### WHAT YOU WILL DO
(1) Answer these questions using the Final Four article:
(a) In which city will the Final Four be held?
(b) From how many points down did Miami rally?
(c) What sent San Diego State to the Final Four?
(2) Sum up the Final Four article in two sentences.

### SUPPLIED TEXT
Mar 28, 2023

🏀 Fittingly, an atypical Final Four group follows a most unusual March Madness

Posted Mar 28, 2023 6:03 AM

HOUSTON, Texas—A startling Connecticut show of force. A Florida Atlantic ride that hardly anybody saw coming. A foul that sent San Diego State to the Final Four and will live in Creighton infamy. An astonishing rally from 13 points down by a Miami team without a single 3-pointer in the second half.

Can it get any weirder in college basketball this season? Well, there’s still another week.

A most irregular season has given birth to a most unconventional Final Four, intriguing because of not only who will show up in Houston, but who won’t.

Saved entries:
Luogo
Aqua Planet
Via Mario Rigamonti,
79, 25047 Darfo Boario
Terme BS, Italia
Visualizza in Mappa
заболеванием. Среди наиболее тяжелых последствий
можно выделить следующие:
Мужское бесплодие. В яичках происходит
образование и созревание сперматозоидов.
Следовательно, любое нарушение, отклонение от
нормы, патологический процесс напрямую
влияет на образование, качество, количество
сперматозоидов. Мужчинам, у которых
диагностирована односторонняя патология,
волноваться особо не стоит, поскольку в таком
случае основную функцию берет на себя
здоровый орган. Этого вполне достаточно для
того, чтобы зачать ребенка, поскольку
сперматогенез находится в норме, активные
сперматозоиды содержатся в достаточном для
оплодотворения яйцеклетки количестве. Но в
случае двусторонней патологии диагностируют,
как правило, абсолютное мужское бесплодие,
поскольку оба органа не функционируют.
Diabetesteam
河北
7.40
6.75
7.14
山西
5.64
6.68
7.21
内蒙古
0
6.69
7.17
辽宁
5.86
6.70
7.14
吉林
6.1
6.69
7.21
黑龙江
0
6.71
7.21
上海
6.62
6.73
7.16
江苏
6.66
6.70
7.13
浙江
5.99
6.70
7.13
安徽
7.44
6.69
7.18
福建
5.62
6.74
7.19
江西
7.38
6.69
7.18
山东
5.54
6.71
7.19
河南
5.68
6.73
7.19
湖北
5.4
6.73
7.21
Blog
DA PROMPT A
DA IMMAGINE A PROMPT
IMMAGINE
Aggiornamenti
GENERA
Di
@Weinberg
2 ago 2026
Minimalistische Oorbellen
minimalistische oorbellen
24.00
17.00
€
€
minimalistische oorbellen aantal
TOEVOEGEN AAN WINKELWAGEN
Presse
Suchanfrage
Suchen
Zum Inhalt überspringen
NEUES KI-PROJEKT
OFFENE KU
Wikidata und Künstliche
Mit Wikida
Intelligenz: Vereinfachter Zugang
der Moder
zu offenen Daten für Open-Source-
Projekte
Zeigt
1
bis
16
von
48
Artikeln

### PROBLEM SOLUTIONS
(1)
(a) Houston
(b) 13 points
(c) A foul

(2) This season's March Madness brought surprises: a forceful Connecticut showing, a Florida Atlantic run hardly anybody foresaw, a foul that sent San Diego State to the Final Four over Creighton, and a Miami rally from 13 points down without a second-half 3-pointer. A most irregular season has produced an unconventional Final Four in Houston, notable for both who will show up and who won't.